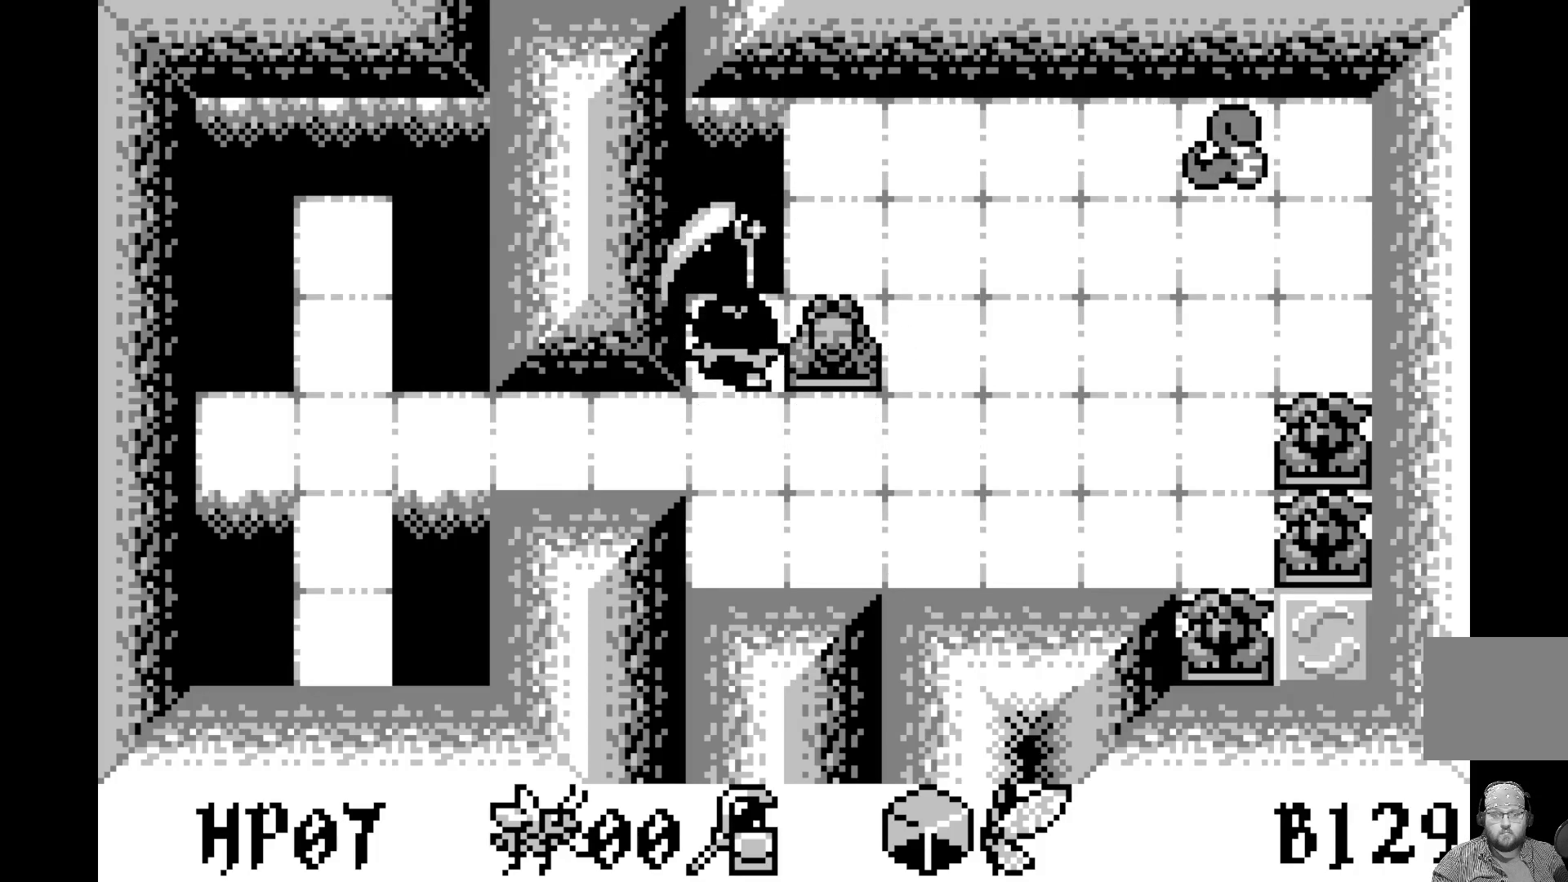
{"buttons": [], "left_stick": "center", "events": [[83, "A", "up"], [283, "DPAD_UP", "down"], [367, "DPAD_UP", "up"]]}
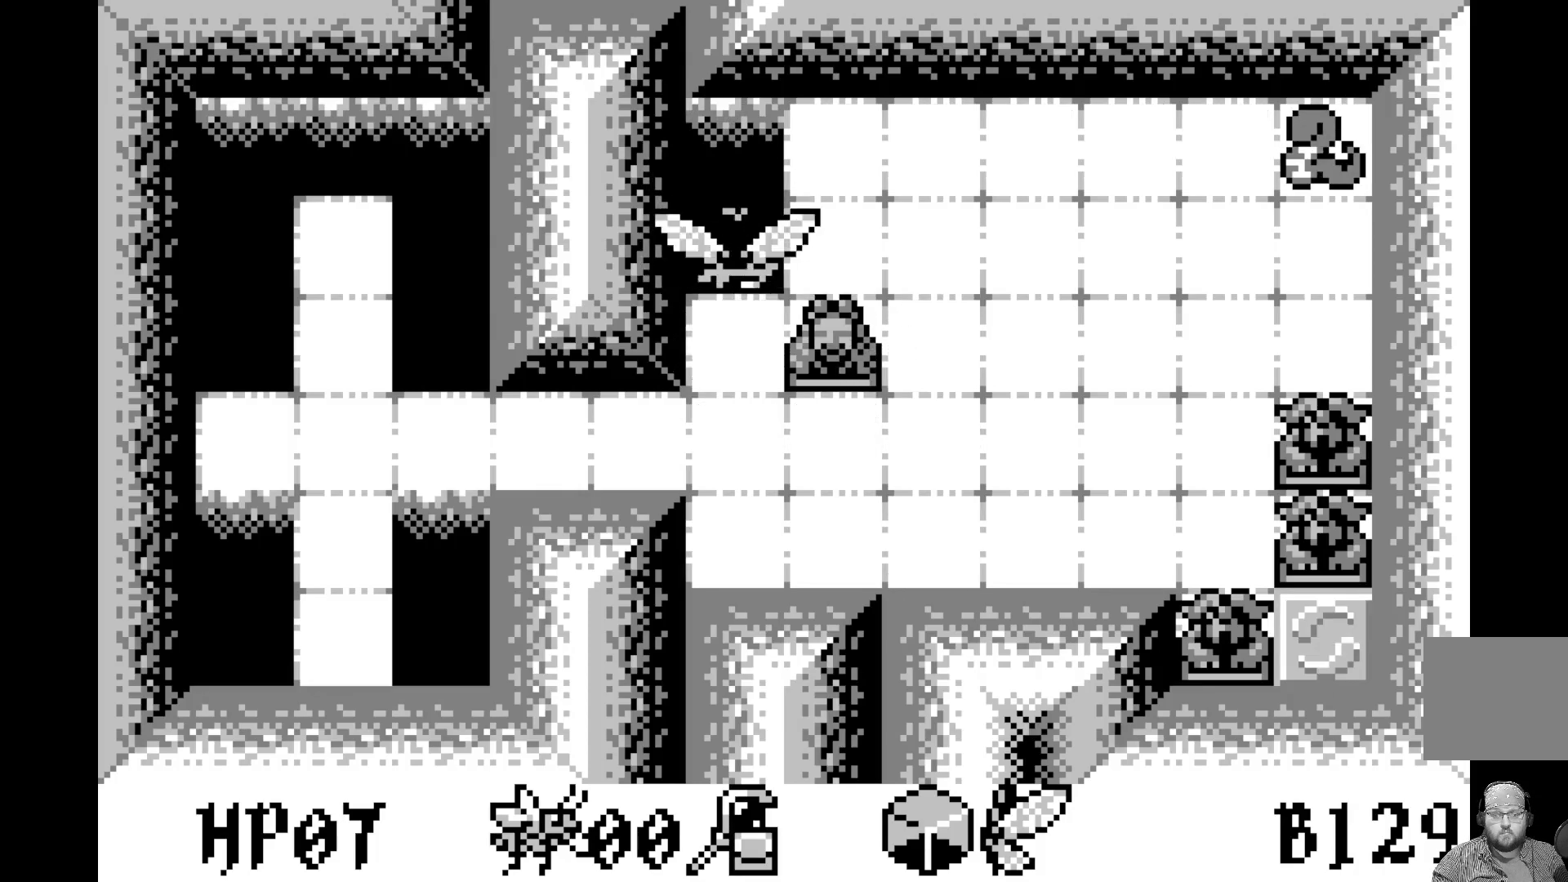
{"buttons": [], "left_stick": "center", "events": [[17, "A", "down"], [233, "A", "up"]]}
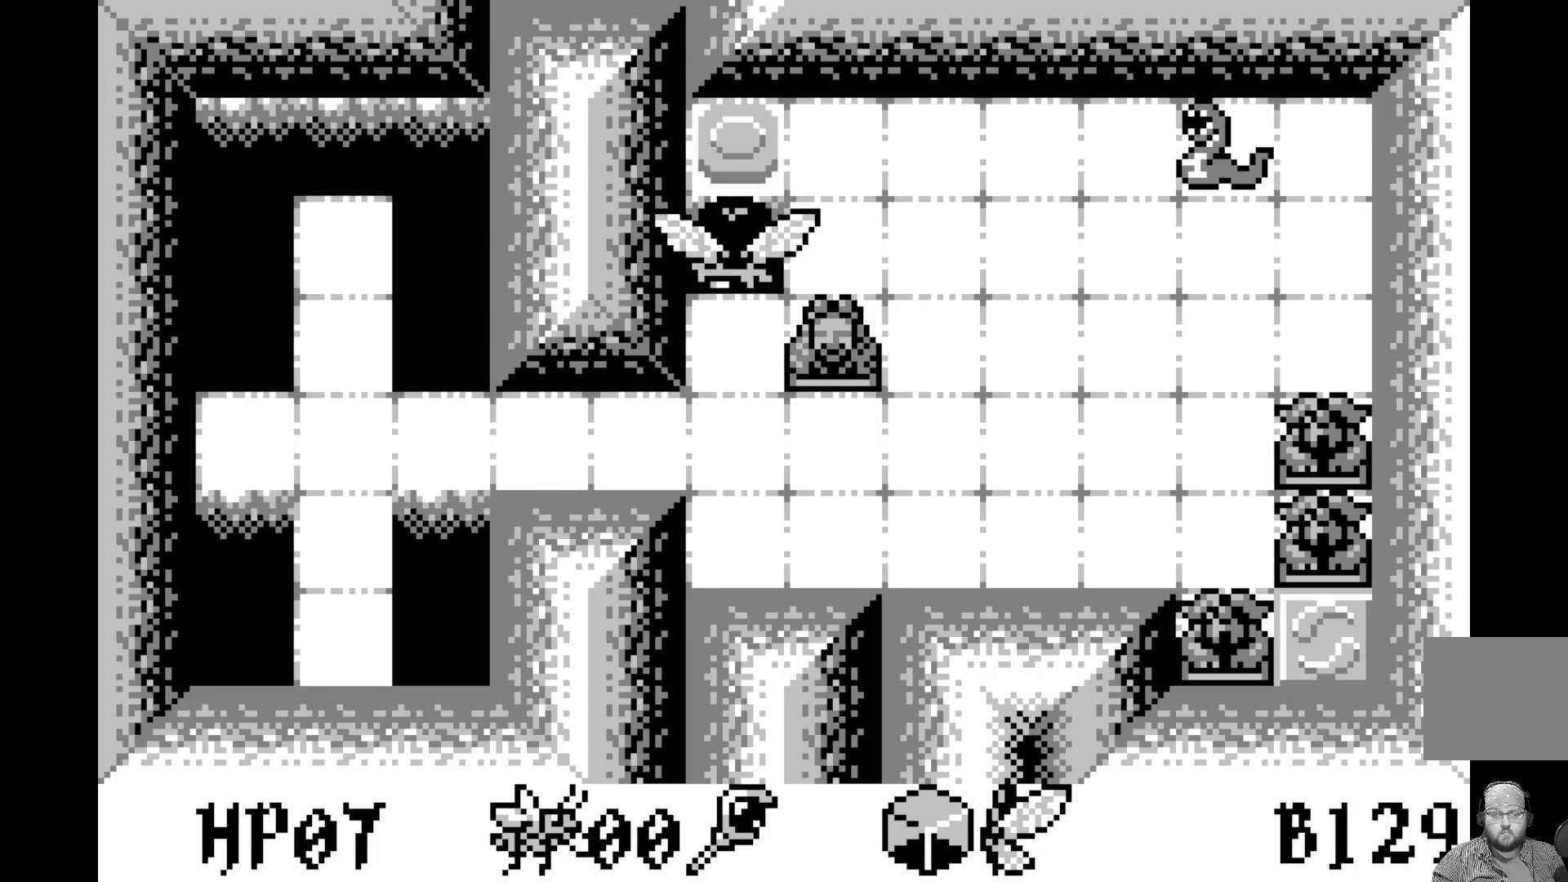
{"buttons": ["DPAD_DOWN"], "left_stick": "center", "events": [[50, "DPAD_DOWN", "down"], [150, "DPAD_DOWN", "up"], [467, "DPAD_DOWN", "down"]]}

PROBLEM TO SOLVE: A word-for-word copy of the listing is needed. It must not include the pictures.

TASK RESPONSE:
{"buttons": [], "left_stick": "center", "events": [[83, "A", "up"], [283, "DPAD_UP", "down"], [367, "DPAD_UP", "up"]]}
{"buttons": [], "left_stick": "center", "events": [[17, "A", "down"], [233, "A", "up"]]}
{"buttons": ["DPAD_DOWN"], "left_stick": "center", "events": [[50, "DPAD_DOWN", "down"], [150, "DPAD_DOWN", "up"], [467, "DPAD_DOWN", "down"]]}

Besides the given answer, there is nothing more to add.